The passage of the long-pending Pension Fund Regulatory and Development Authority (PFRDA) Bill confers several benefits to the organised pension sector. In a country with very few social security schemes for senior citizens, there has been a pressing need to introduce new pension schemes as well as expand the coverage of existing ones. An empowered PFRDA — it did not have a statutory status when it was set up in August 2003 through an executive order — can more effectively regulate the nascent industry, protect its subscribers, attract investors including from abroad, improve data collection and dissemination through the central record keeping agency (CRA) and, in general, help grow the industry. The National Pension System (NPS), which was rolled out in 2004 by the newly set up PFRDA, has emerged as the only significant pension scheme outside those operated by the Employees Provident Fund Organisation (EPFO). Despite a record of reasonable success, it is in for a major overhaul. Beginning 2004, the NPS was first thrown open to new government employees. Many State governments have since come on board, clearly motivated by the fact that the NPS operates on the basis of a defined contribution by its members as opposed to defined benefits under the EPFO. For cash strapped governments, the fiscal benefits of migrating to the new scheme are huge. The NPS covers employees of public sector undertakings, private firms and even those in the unorganised sector.

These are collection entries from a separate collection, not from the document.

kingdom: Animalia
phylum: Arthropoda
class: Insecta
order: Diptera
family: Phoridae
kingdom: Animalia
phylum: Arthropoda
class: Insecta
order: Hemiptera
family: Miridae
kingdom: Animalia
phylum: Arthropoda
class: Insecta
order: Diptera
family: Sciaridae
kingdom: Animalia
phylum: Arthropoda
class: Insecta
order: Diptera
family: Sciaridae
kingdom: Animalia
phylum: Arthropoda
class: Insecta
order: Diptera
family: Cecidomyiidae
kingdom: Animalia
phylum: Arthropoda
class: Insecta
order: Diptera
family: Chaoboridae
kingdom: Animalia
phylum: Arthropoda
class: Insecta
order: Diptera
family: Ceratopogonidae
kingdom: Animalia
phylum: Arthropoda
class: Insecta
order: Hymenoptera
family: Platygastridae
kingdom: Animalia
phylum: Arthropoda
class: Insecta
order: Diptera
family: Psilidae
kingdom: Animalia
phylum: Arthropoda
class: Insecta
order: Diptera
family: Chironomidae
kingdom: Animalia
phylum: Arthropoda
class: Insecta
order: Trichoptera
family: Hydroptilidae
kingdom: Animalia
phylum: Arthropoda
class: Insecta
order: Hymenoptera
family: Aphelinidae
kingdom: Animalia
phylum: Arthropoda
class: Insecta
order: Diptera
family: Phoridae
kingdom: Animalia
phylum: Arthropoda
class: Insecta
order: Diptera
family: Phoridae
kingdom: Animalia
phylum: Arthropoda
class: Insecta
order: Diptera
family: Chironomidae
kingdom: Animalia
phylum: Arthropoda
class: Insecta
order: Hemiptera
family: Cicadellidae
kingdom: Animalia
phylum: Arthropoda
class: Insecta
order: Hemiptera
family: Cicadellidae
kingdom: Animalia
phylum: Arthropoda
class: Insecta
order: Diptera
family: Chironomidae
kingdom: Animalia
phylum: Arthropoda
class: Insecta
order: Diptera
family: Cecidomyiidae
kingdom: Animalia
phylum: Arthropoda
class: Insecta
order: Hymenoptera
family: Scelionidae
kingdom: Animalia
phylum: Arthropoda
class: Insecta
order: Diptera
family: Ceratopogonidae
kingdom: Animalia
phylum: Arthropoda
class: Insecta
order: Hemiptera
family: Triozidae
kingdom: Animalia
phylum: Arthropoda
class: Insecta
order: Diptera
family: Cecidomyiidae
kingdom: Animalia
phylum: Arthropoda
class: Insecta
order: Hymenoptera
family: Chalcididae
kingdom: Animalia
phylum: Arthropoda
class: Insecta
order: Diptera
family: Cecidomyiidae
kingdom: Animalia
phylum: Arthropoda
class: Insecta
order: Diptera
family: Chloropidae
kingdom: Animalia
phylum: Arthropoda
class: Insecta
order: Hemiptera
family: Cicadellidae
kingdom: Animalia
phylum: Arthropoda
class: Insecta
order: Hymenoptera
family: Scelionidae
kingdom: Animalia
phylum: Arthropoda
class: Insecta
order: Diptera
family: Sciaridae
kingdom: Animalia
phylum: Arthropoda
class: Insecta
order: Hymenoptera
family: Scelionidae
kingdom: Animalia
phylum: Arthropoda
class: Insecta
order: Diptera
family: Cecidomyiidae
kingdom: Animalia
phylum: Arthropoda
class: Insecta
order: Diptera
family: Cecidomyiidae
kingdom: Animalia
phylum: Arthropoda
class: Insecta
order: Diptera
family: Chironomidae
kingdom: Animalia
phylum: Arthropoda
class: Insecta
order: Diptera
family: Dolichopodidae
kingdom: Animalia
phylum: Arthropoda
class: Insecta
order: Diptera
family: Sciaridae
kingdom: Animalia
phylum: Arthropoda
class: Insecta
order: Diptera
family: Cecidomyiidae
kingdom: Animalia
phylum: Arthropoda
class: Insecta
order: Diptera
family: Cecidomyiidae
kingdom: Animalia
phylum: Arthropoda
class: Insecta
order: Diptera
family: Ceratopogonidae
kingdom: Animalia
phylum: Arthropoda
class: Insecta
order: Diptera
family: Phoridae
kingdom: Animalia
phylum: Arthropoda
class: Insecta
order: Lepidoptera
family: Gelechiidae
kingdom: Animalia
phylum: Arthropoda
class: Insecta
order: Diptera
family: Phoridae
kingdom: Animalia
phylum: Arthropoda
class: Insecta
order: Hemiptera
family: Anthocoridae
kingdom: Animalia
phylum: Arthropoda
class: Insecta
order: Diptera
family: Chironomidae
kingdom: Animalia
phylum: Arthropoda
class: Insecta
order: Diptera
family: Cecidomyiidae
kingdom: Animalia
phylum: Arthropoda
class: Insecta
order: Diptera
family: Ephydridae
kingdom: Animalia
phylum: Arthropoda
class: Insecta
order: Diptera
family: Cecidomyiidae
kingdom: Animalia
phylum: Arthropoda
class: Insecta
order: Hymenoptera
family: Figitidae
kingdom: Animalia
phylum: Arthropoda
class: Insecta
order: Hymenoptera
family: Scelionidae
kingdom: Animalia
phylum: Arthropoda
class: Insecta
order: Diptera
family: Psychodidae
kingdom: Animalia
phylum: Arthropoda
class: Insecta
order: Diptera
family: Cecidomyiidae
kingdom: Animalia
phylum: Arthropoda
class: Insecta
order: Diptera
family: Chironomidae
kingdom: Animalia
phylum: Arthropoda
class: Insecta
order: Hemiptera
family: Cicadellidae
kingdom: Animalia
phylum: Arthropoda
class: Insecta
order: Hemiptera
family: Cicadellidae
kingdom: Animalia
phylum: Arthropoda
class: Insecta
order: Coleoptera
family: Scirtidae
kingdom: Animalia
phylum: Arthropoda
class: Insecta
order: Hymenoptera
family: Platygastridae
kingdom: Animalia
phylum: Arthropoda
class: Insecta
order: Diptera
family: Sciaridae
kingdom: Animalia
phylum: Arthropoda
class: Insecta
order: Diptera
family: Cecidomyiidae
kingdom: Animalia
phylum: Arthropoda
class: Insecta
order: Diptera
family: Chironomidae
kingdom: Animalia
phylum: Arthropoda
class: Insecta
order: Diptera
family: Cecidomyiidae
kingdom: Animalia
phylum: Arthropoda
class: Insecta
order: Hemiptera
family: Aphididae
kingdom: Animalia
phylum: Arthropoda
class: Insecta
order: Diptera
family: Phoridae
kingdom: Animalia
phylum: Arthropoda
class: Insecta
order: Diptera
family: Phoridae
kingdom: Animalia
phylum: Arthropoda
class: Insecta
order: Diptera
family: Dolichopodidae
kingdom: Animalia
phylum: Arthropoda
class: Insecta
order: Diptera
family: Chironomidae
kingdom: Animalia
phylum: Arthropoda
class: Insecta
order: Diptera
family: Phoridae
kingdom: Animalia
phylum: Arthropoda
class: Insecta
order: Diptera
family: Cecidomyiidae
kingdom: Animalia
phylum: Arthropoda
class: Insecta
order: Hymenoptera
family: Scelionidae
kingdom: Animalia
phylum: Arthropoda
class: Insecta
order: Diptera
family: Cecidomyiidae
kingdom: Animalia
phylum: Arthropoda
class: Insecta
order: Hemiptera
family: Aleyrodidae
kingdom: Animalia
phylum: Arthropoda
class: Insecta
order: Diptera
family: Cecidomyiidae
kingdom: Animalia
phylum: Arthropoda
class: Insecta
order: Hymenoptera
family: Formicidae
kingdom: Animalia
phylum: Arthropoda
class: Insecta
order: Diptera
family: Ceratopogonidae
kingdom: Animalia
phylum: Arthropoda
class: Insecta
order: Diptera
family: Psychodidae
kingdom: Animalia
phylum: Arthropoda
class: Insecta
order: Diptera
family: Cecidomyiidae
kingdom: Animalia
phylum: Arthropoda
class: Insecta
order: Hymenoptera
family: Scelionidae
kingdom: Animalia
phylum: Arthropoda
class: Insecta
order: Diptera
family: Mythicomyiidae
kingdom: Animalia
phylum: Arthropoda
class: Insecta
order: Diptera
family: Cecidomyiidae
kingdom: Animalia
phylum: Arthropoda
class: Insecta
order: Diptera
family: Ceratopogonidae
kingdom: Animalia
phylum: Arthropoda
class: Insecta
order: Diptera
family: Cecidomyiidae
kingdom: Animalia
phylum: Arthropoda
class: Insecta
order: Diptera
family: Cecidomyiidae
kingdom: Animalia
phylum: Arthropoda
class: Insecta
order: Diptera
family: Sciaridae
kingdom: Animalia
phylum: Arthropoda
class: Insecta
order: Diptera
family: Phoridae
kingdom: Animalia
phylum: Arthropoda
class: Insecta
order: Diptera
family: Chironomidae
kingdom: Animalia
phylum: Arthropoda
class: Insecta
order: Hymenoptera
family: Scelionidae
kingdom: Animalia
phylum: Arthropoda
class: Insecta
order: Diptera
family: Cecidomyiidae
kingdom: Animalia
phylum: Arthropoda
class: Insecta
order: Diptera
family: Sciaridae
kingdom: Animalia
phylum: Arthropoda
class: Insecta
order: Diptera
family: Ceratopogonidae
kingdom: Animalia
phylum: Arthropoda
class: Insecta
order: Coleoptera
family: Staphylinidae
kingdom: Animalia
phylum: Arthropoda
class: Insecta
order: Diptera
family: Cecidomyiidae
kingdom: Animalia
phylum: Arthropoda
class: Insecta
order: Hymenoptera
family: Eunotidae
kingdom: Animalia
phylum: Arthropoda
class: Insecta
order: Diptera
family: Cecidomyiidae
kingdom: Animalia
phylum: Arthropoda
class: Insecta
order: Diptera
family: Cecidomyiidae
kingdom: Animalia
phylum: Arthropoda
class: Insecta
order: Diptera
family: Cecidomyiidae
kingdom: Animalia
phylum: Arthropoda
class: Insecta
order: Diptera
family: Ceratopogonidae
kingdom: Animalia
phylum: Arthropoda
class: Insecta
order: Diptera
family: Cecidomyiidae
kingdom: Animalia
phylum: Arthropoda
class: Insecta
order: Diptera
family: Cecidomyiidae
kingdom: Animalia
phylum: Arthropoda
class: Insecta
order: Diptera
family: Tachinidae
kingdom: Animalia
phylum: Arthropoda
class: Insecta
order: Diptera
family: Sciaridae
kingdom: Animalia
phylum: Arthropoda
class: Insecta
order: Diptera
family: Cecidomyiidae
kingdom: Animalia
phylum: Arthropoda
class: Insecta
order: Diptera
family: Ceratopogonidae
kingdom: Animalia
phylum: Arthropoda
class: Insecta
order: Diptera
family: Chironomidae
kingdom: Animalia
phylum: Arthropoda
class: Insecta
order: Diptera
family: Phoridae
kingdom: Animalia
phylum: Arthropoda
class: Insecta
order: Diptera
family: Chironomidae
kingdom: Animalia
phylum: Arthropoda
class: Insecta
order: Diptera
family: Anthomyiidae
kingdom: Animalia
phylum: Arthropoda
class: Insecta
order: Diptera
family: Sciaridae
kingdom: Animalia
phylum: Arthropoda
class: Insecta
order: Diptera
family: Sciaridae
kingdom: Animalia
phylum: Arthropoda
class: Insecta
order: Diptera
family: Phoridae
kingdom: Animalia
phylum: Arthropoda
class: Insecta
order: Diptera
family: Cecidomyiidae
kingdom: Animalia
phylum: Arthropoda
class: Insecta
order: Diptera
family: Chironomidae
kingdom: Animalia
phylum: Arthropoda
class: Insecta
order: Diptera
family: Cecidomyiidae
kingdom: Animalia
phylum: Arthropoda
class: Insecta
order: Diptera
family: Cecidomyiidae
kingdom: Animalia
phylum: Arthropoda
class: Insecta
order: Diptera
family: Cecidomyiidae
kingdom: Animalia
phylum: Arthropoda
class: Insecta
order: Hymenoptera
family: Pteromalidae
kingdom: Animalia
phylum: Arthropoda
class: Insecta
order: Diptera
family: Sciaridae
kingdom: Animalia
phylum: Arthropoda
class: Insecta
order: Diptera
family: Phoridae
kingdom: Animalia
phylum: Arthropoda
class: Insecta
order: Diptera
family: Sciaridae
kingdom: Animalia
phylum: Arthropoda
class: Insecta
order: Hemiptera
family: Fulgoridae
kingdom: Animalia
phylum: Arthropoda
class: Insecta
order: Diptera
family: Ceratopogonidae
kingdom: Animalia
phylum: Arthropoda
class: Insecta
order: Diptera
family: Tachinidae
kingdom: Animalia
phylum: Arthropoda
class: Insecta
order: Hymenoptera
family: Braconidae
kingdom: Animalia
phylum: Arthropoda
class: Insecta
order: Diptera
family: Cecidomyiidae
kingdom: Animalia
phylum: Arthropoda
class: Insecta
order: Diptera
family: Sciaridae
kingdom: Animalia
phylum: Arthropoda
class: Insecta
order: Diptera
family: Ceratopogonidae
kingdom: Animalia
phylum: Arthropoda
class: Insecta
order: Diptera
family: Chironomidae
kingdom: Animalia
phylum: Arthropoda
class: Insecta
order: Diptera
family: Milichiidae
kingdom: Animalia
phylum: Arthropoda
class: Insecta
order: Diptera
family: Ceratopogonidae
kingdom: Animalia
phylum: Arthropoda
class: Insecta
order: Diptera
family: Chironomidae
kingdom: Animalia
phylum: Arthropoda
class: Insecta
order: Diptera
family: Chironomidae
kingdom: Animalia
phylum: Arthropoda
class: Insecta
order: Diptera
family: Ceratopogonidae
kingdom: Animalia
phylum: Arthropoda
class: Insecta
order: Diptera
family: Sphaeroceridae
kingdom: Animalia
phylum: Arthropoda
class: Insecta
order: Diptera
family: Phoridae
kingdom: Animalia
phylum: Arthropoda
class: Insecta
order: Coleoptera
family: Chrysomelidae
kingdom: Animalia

With a large captive clientele in the region of 50 lakh subscribers and a corpus of Rs.35,000 crore that doubles itself every year, the NPS should have made a more significant impact on the pension and related sectors than it has. Part of the reason might lie in its near monopoly status which did not encourage innovation and marketing. The PFRDA, now with a legal status, is in a much better position to encourage new schemes tailored to suit specific requirements. The new legislation will facilitate foreign direct investment in the pension sector. The extent of such investment will be aligned to those obtaining in the insurance sector. Even before the new legislation, a few leading global pension funds had set up shop in India and in a regulated environment their numbers will increase. However, very different from insurance, the pension sector does not require large investments from abroad. More than a word of caution is necessary in propagating market based schemes involving equity investment. It is prudent to peg the limit on equity investment to the existing not more than 50% of the corpus of any fund. Where allowed, prospective subscribers must be warned of the risks through a comprehensive education programme.